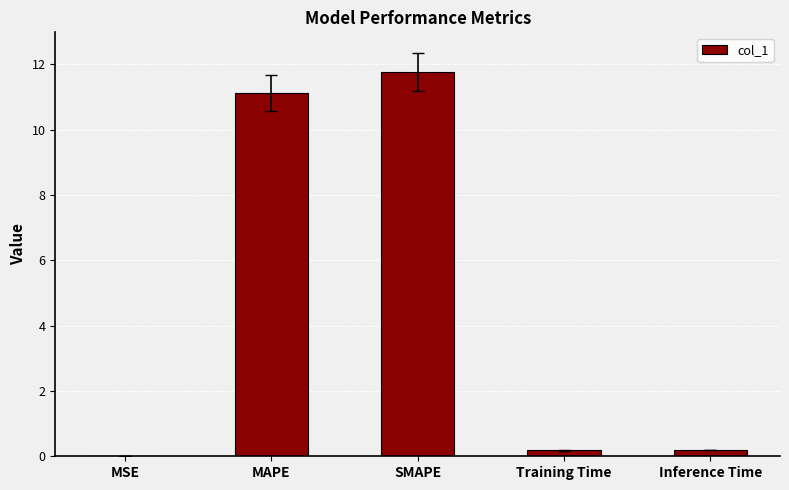

What is the sum of all values?

23.3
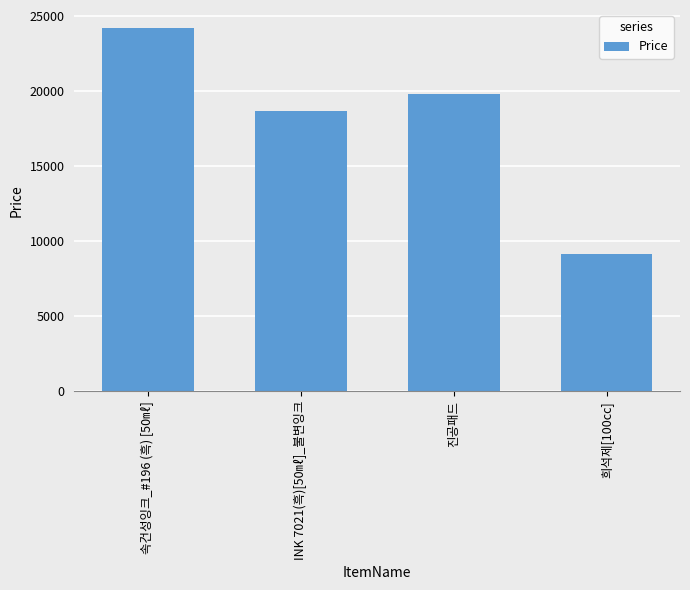

What is the value of the 2nd bar from the left?

18700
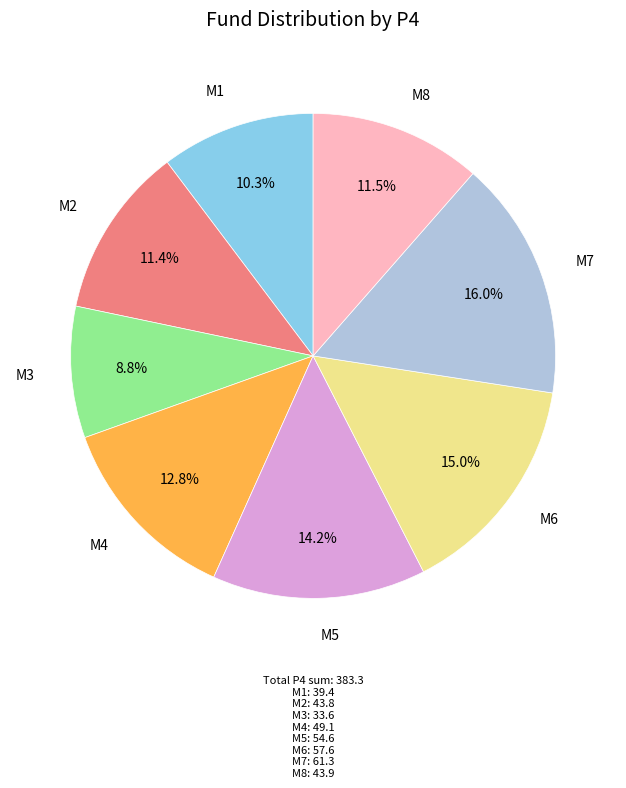

Count the number of slices in the pie.

8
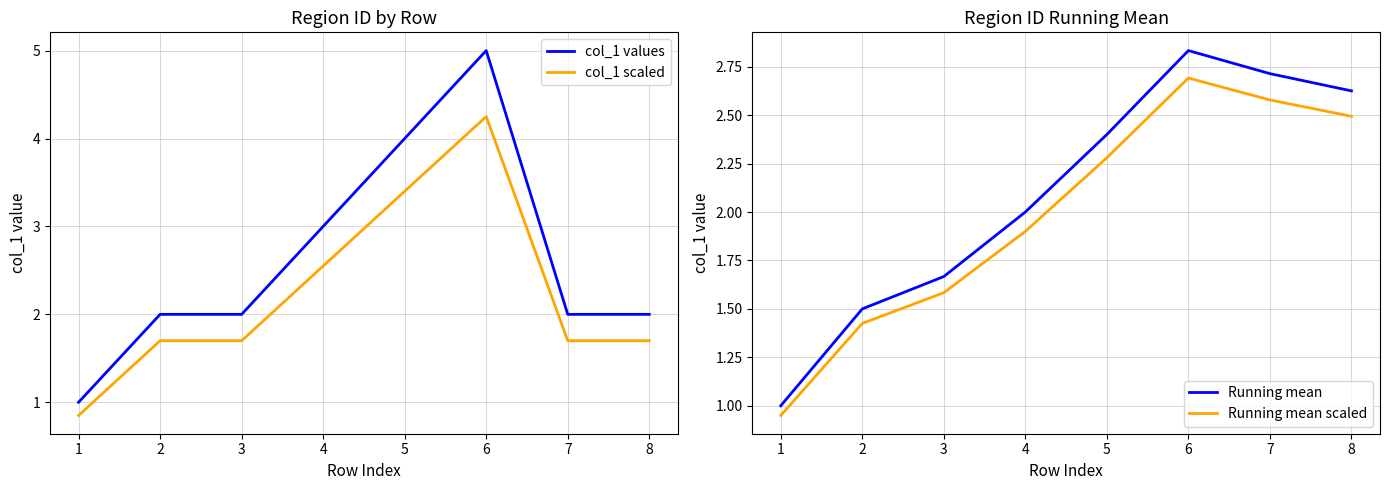

True or false: col_1 values has a value of 1.3 at 2.

False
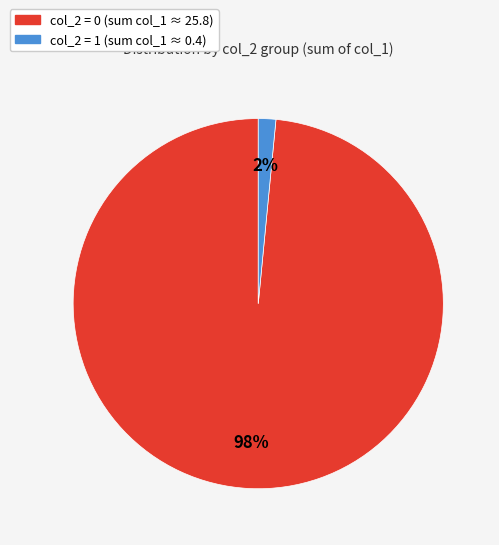

What is the largest slice in the pie chart?

col_2 = 0 (sum col_1 ≈ 25.8)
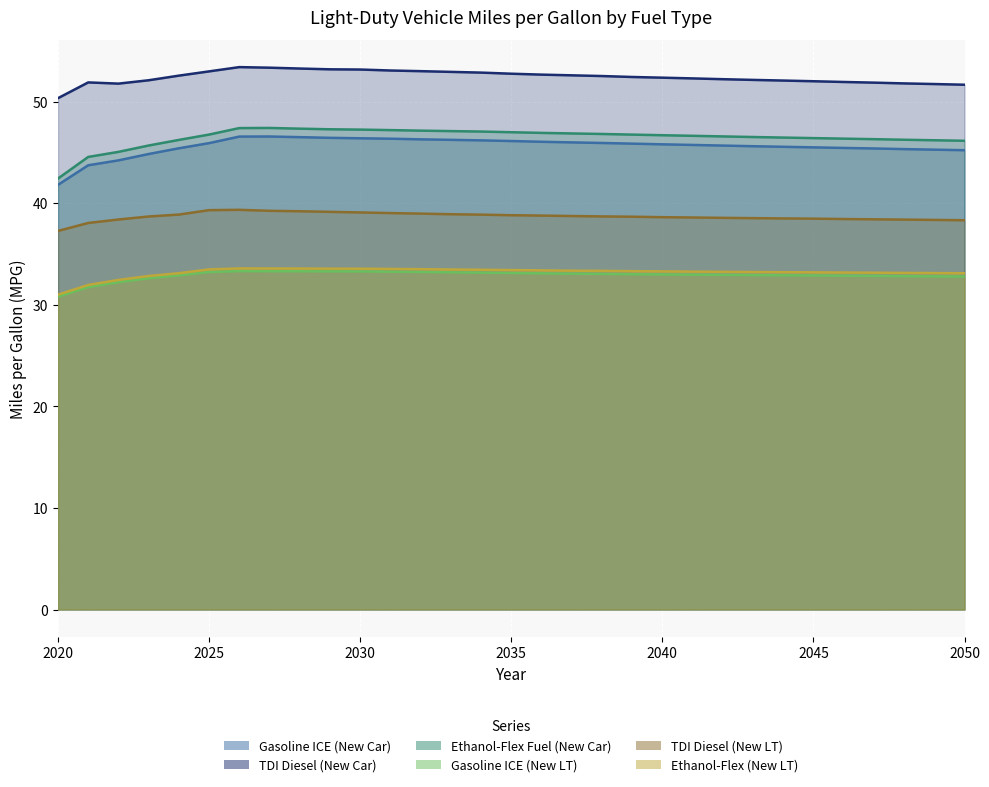

At which category is the sum across all series the highest?

2026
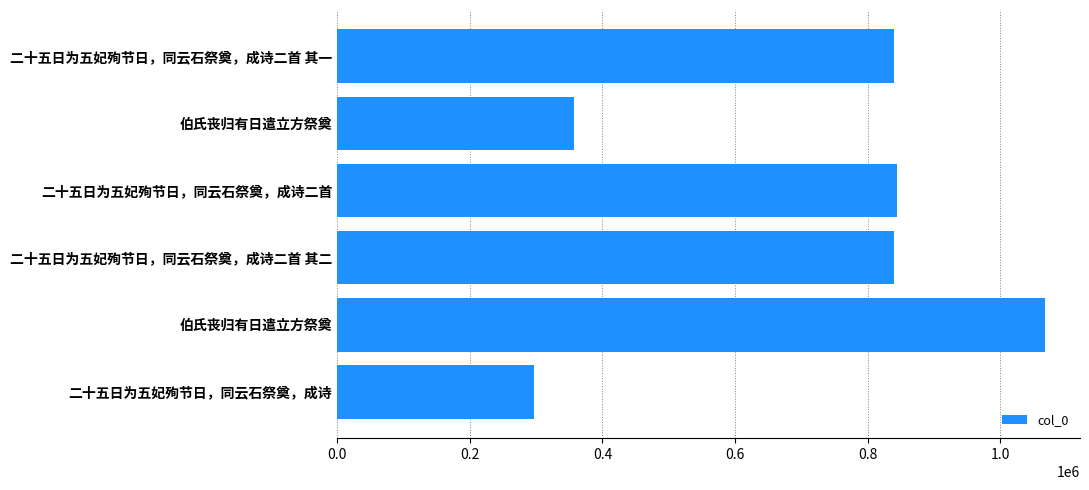

How many bars are there in total?

6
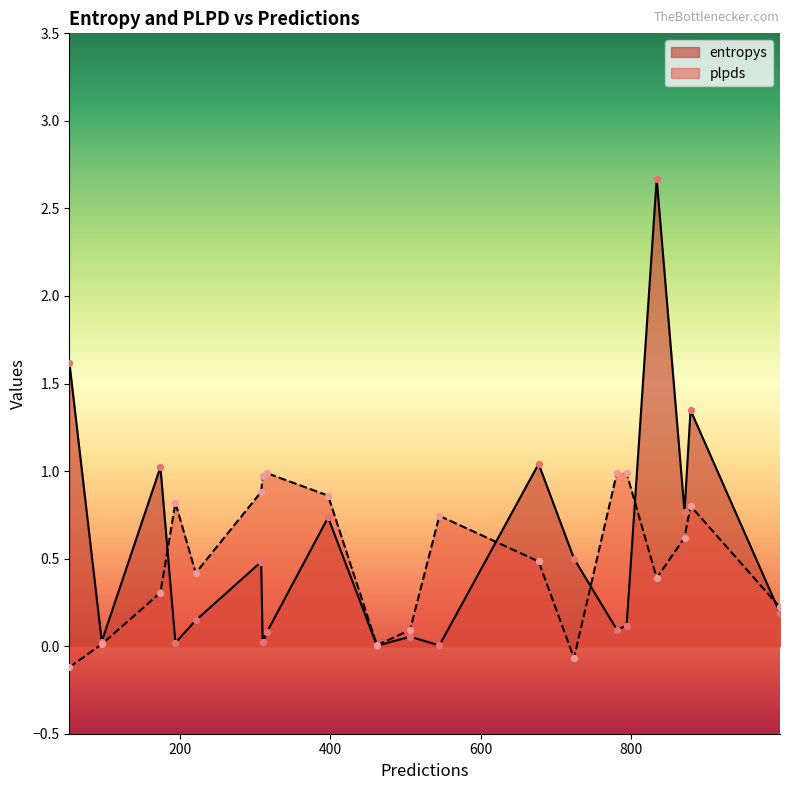

Which series has the widest spread of Y values?

entropys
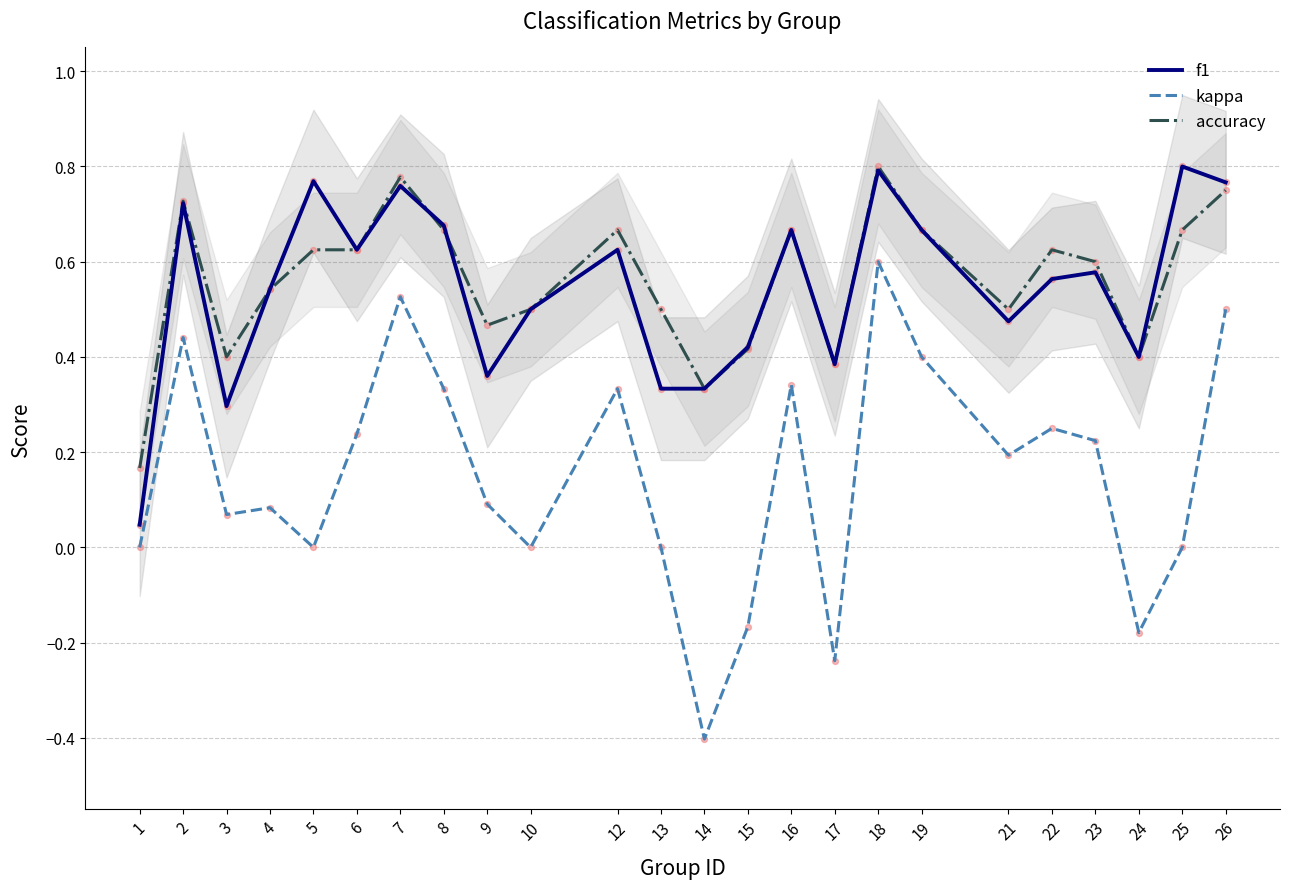

At which category is the sum across all series the highest?

18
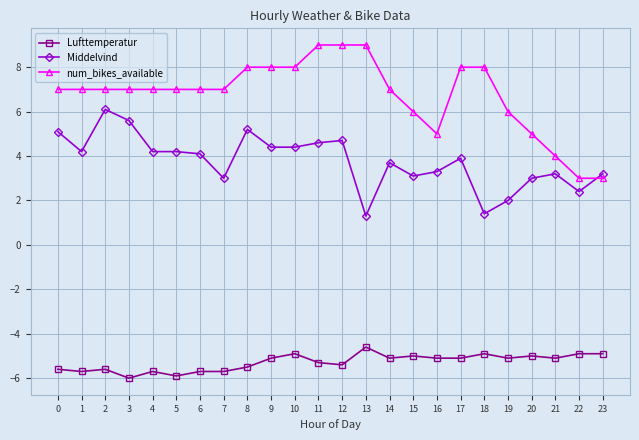

What is the value of the Lufttemperatur point at the 19th from the left?

-4.9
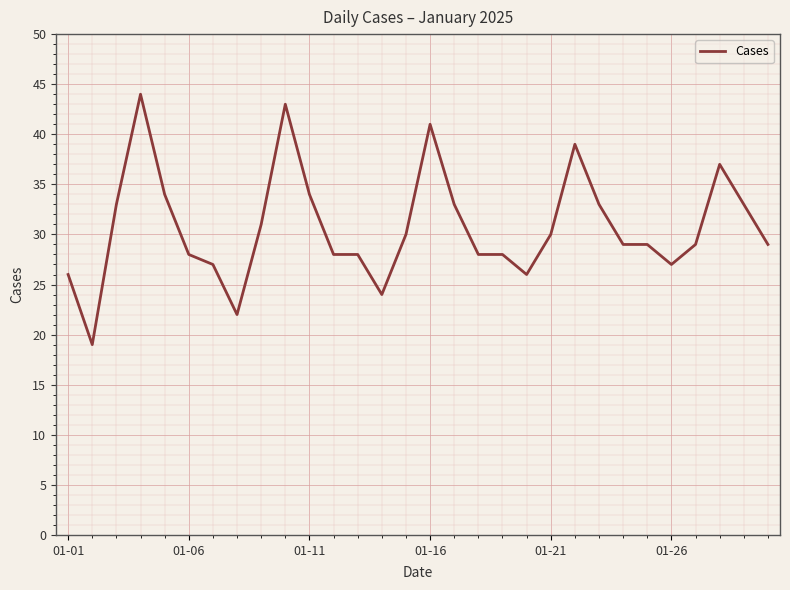

What is the minimum value shown in the chart?

19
^^^^^^^^^^^^^^^^
### What the task asks
Copy the items word for word, starting at the line with "What is the value of the 2nd" and continuing through the last item, both ends included. Leave out the pictures.

### Response
What is the value of the 2nd bar from the left?

18700

Count the number of slices in the pie.

8

True or false: col_1 values has a value of 1.3 at 2.

False

What is the largest slice in the pie chart?

col_2 = 0 (sum col_1 ≈ 25.8)

At which category is the sum across all series the highest?

2026

How many bars are there in total?

6

Which series has the widest spread of Y values?

entropys

At which category is the sum across all series the highest?

18

What is the value of the Lufttemperatur point at the 19th from the left?

-4.9

What is the minimum value shown in the chart?

19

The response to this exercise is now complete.